Envigado – Colombia

Envigado – Colombia

Envigado

The municipality of Envigado (Colombia) in the Medellín metropolitan area has 230,000 inhabitants and consists of 70 km2 mixed urbanised, rural and peri-urban areas.

 

Formal and informal developments as well as agricultural activities stretch between the banks of the Medellín river and the slopes of Aburrá valley, exerting pressure on the city’s green areas and ecological structure. Envigado includes areas of well-conserved forest with high biodiversity, including species on the IUCN Red List.

 

Envigado has introduced a number of measures to protect its ecological structure. These include SILAPE (Sistema Local de Areas Protegidas de Envigado), a local system of protected areas covering 40% of the municipality’s area – an innovative solution in Colombia, developed locally to deal with the shortcomings of national-level regulations for protected areas, which have limited to no applicability for urban and peri-urban areas. SILAPE enables the identification and protection of main ecological structures, ecosystem services and their management through the implementation of an Environmental Management Plan.

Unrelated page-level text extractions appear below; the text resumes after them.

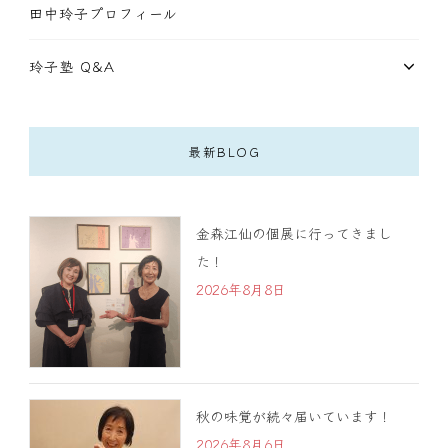
田中玲子プロフィール
玲子塾 Q&A
最新BLOG
金森江仙の個展に行ってきまし
た！
2026年8月8日
秋の味覚が続々届いています！
2026年8月6日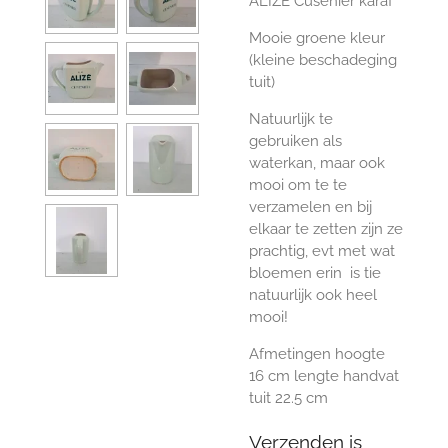
ALIZÉ Cusenier karaf
Mooie groene kleur
(kleine beschadeging
tuit)
Natuurlijk te
gebruiken als
waterkan, maar ook
mooi om te te
verzamelen en bij
elkaar te zetten zijn ze
prachtig, evt met wat
bloemen erin is tie
natuurlijk ook heel
mooi!
Afmetingen hoogte
16 cm lengte handvat
tuit 22.5 cm
Verzenden is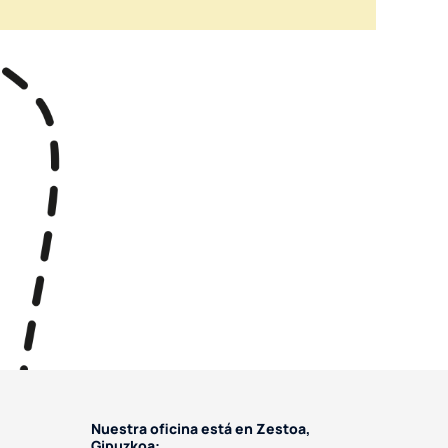
Nuestra oficina está en Zestoa,
Gipuzkoa: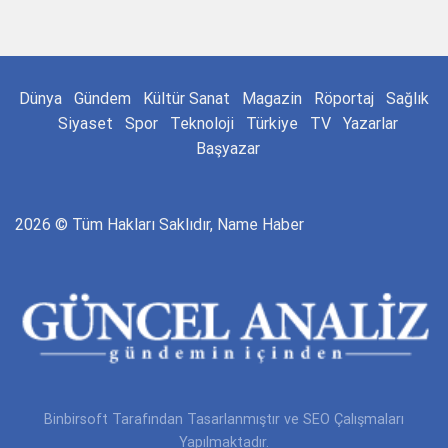
Dünya
Gündem
Kültür Sanat
Magazin
Röportaj
Sağlık
Siyaset
Spor
Teknoloji
Türkiye
TV
Yazarlar
Başyazar
2026 © Tüm Hakları Saklıdır, Name Haber
Binbirsoft
Tarafından Tasarlanmıştır ve SEO Çalışmaları
Yapılmaktadır.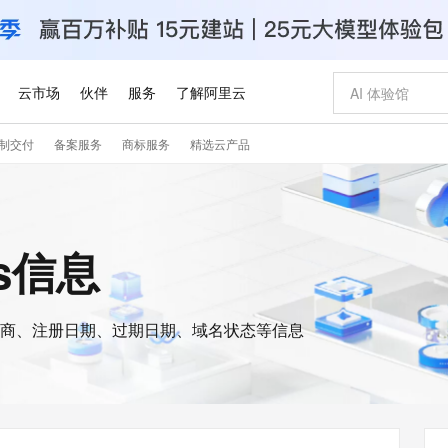
云市场
伙伴
服务
了解阿里云
制交付
备案服务
商标服务
精选云产品
AI 特惠
数据与 API
成为产品伙伴
企业增值服务
最佳实践
价格计算器
AI 场景体
基础软件
产品伙伴合
阿里云认证
市场活动
配置报价
大模型
自助选配和估算价格
新方式
睿译宝，AI翻译排版一步到位
智启 AI 普惠权益
产品生态集成认证中心
企业支持计划
云上春晚
域名与网站
千问官方 MaaS 平台，为开发者和 Agent 而生，新用户赠送 1 亿 + tokens 额度
AI Coding
阿里云Maa
2026 阿里云
云服务器 E
为企业打
数据集
Windows
大模型认证
模型
NEW
交付可用成果
值低价云产品抢先购
上传文档即自动完成翻译和格式还原
至高享 1亿+免费 tokens，加速 Al 应用落地
提供智能易用的域名与建站服务
智能编程，一键
安全可靠、
is信息
产品生态伙伴
专家技术服务
云上奥运之旅
弹性计算合作
阿里云中企出
手机三要素
宝塔 Linux
全部认证
价格优势
有专属领域专家
GLM-5.2：长任务时代开源旗舰模型
阿里云 OPC 创新助力计划
千问大模型
即刻拥有 DeepS
AI 电商营销
对象存储 O
大模型
产品生态伙伴工作台
企业增值服务台
云栖战略参考
云存储合作计
云栖大会
身份实名认证
CentOS
训练营
推动算力普惠，释放技术红利
最高返9万
多领域专家智能体,一键组建 AI 虚拟交付团队
快速构建应用程序和网站，即刻迈出上云第一步
至高百万元 Token 补贴，加速一人公司成长
多元化、高性能、安全可靠的大模型服务
真正可用的 1M 上下文,一次完成代码全链路开发
轻松解锁专属 Dee
从图文生成到
云上的中国
数据库合作计
活动全景
短信
Docker
图片和
商、注册日期、过期日期、域名状态等信息
站式影视创作平台
Hermes Agent，打造自进化智能体
Token Plan 模型订阅计划
数字证书管理服务（原SSL证书）
5 分钟轻松部署
AI 广告创作
无影云电脑
企业成长
NEW
信息公告
看见新力量
云网络合作计
OCR 文字识别
JAVA
证享300元代金券
可视化编排打通从文字构思到成片全链路闭环
全托管，含MySQL、PostgreSQL、SQL Server、MariaDB多引擎
自主进化，持久记忆，越用越聪明
Qwen3.8-Max 首发尝鲜，限时加量 10 倍，夜间低至2折
实现全站HTTPS，呈现可信的WEB访问
图文、视频一
随时随地安
Kimi-K3
HappyHors
NEW
魔搭 Mode
loud
服务实践
官网公告
Kimi 最新旗舰模型，长程编程与推理利器
让文字生成流
金融模力时刻
Salesforce O
版
发票查验
全能环境
Claude Code + GStack 打造工程团队
千问办公，限时限量积分加倍
Qoder
低代码高效构
AI 建站
短信服务
型
NEW
作计划
计划
创新中心
魔搭 ModelSc
健康状态
理服务
让AI从“聊天伙伴”进化为能干活的“数字员工”
安装技能 GStack，拥有专属 AI 工程团队
你的AI工作搭子，覆盖日常办公高频场景
面向真实软件的智能体编程平台
0 代码专业建
客户案例
天气预报查询
操作系统
Deepseek-v4-pro
HappyHors
态合作计划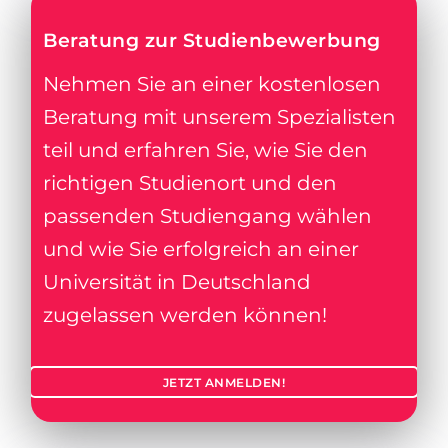
Beratung zur Studienbewerbung
Nehmen Sie an einer kostenlosen
Beratung mit unserem Spezialisten
teil und erfahren Sie, wie Sie den
richtigen Studienort und den
passenden Studiengang wählen
und wie Sie erfolgreich an einer
Universität in Deutschland
zugelassen werden können!
JETZT ANMELDEN!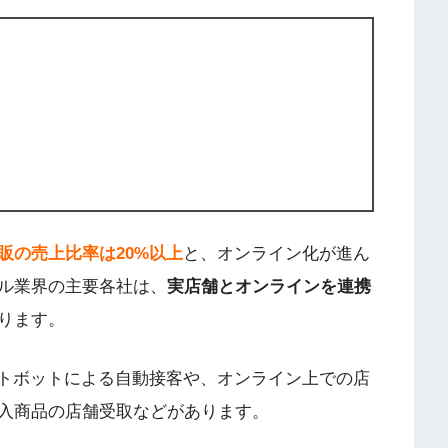
販の売上比率は20%以上
と、オンライン化が進ん
ル業界の主要各社は、
実店舗とオンラインを連携
ります。
ットボットによる自動接客や、オンライン上での店
入商品の店舗受取などがあります。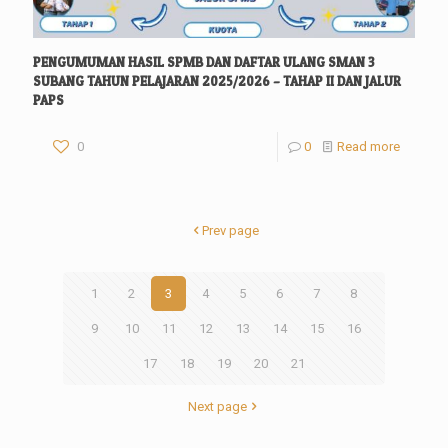
PENGUMUMAN HASIL SPMB DAN DAFTAR ULANG SMAN 3
SUBANG TAHUN PELAJARAN 2025/2026 – TAHAP II DAN JALUR
PAPS
0
0
Read more
Prev page
1
2
3
4
5
6
7
8
9
10
11
12
13
14
15
16
17
18
19
20
21
Next page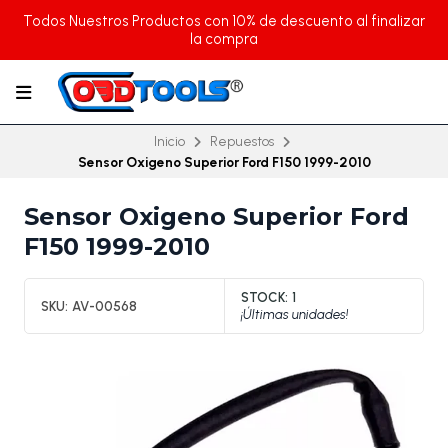
Todos Nuestros Productos con 10% de descuento al finalizar
la compra
Inicio
Repuestos
Sensor Oxigeno Superior Ford F150 1999-2010
Sensor Oxigeno Superior Ford
F150 1999-2010
STOCK:
1
SKU:
AV-00568
¡Últimas unidades!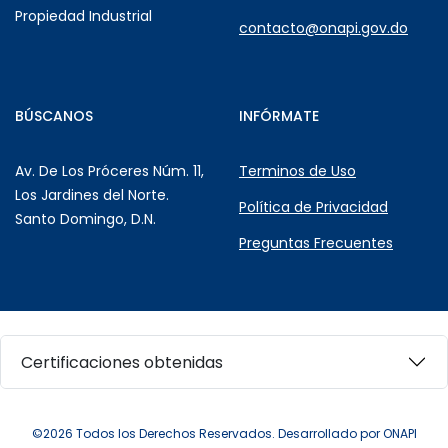
Propiedad Industrial
contacto@onapi.gov.do
BÚSCANOS
INFÓRMATE
Av. De Los Próceres Núm. 11,
Terminos de Uso
Los Jardines del Norte.
Política de Privacidad
Santo Domingo, D.N.
Preguntas Frecuentes
Certificaciones obtenidas
©2026 Todos los Derechos Reservados. Desarrollado por ONAPI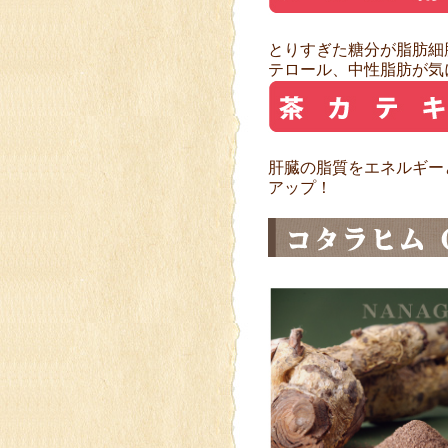
とりすぎた糖分が脂肪細
テロール、中性脂肪が気
肝臓の脂質をエネルギー
アップ！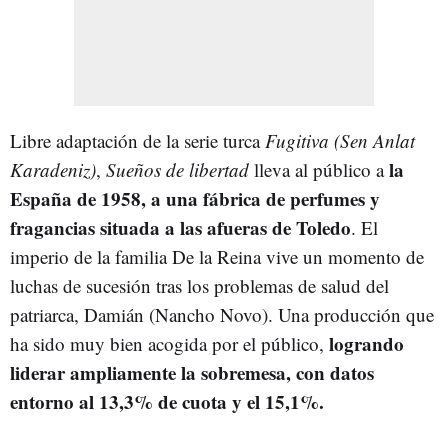
Libre adaptación de la serie turca
Fugitiva (Sen Anlat
la
Karadeniz)
,
Sueños de libertad
lleva al público a
España de 1958, a una fábrica de perfumes y
fragancias situada a las afueras de Toledo
. El
imperio de la familia De la Reina vive un momento de
luchas de sucesión tras los problemas de salud del
patriarca, Damián (Nancho Novo). Una producción que
logrando
ha sido muy bien acogida por el público,
liderar ampliamente la sobremesa, con datos
entorno al 13,3% de cuota y el 15,1%.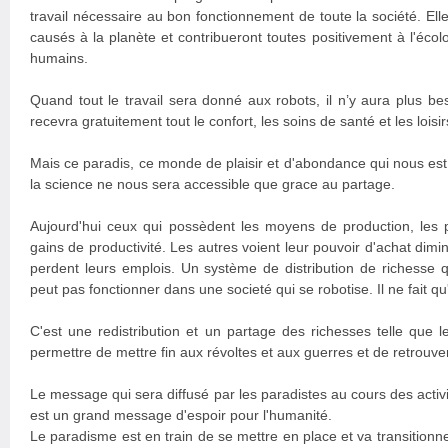
travail nécessaire au bon fonctionnement de toute la société. Ell
causés à la planète et contribueront toutes positivement à l'éco
humains.
Quand tout le travail sera donné aux robots, il n’y aura plus be
recevra gratuitement tout le confort, les soins de santé et les loisir
Mais ce paradis, ce monde de plaisir et d'abondance qui nous est
la science ne nous sera accessible que grace au partage.
Aujourd'hui ceux qui possèdent les moyens de production, les p
gains de productivité. Les autres voient leur pouvoir d'achat dimi
perdent leurs emplois. Un système de distribution de richesse qu
peut pas fonctionner dans une societé qui se robotise. Il ne fait qu
C'est une redistribution et un partage des richesses telle que 
permettre de mettre fin aux révoltes et aux guerres et de retrouver l
Le message qui sera diffusé par les paradistes au cours des activi
est un grand message d'espoir pour l'humanité.
Le paradisme est en train de se mettre en place et va transitionne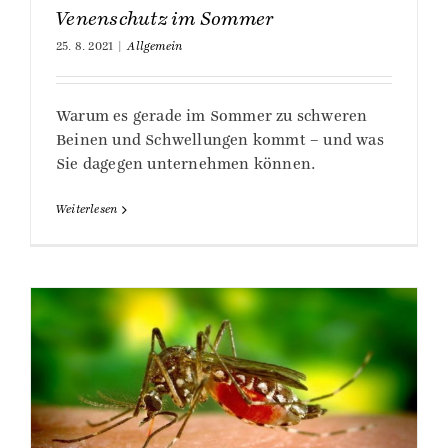
Venenschutz im Sommer
25. 8. 2021
|
Allgemein
Warum es gerade im Sommer zu schweren
Beinen und Schwellungen kommt – und was
Sie dagegen unternehmen können.
Weiterlesen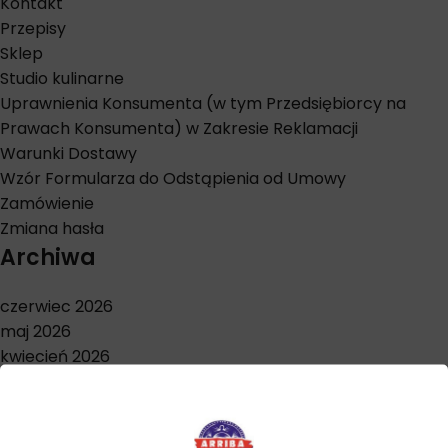
Kontakt
Przepisy
Sklep
Studio kulinarne
Uprawnienia Konsumenta (w tym Przedsiębiorcy na
Prawach Konsumenta) w Zakresie Reklamacji
Warunki Dostawy
Wzór Formularza do Odstąpienia od Umowy
Zamówienie
Zmiana hasła
Archiwa
czerwiec 2026
maj 2026
kwiecień 2026
marzec 2026
styczeń 2026
grudzień 2025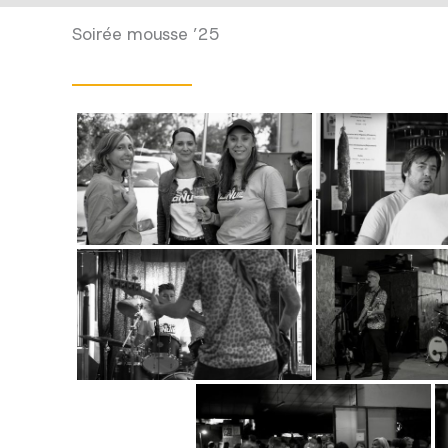
Soirée mousse ’25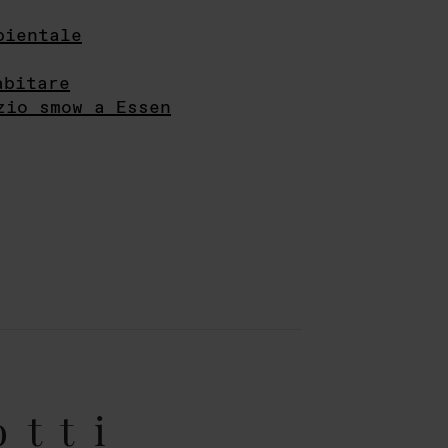
bientale
abitare
zio smow a Essen
otti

The city’s municipal development plan aims to consolidate the main ecological structures and restore urban and rural ecological connectivity. Beyond local measures, Envigado is leading the effort, together with ten municipalities belonging to the same conurbation, to protect important ecosystems in the region through e.g. the creation of a metropolitan green belt and the implementation of regional watershed management plans.

 

Through its participation in INTERLACE, Envigado intends to improve environmental and development policies and create a network of communities to exchange knowledge and practice on the consolidation of ecological structures, ecosystem restoration, and NBS. As a leading municipality in the state of Antioquia in terms of municipal management of protected areas, Envigado wants to serve as a model for other municipalities, to be able to strengthen the regional ecological structure.